## Extracted information
=== Section Start ===
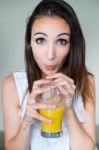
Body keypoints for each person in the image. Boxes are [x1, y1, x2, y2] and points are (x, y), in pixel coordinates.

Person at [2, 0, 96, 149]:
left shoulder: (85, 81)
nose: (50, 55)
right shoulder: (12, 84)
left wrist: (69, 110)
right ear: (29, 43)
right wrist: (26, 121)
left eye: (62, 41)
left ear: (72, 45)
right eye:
=== Section End ===
=== Section Start ===
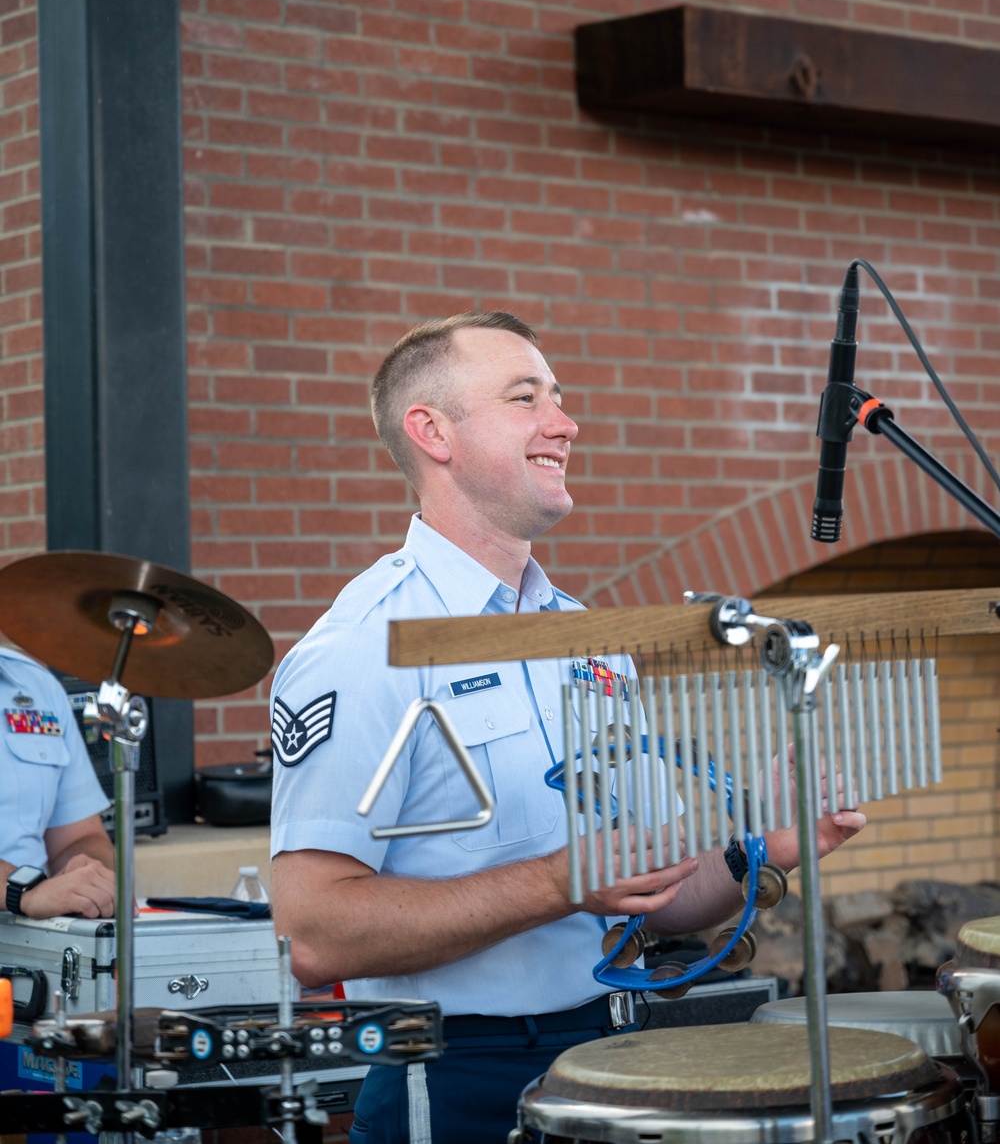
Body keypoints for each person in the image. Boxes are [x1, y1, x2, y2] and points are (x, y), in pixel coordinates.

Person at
=== Section End ===
Checking each line above, count the ones that hold the word "left" and state the total alone.

4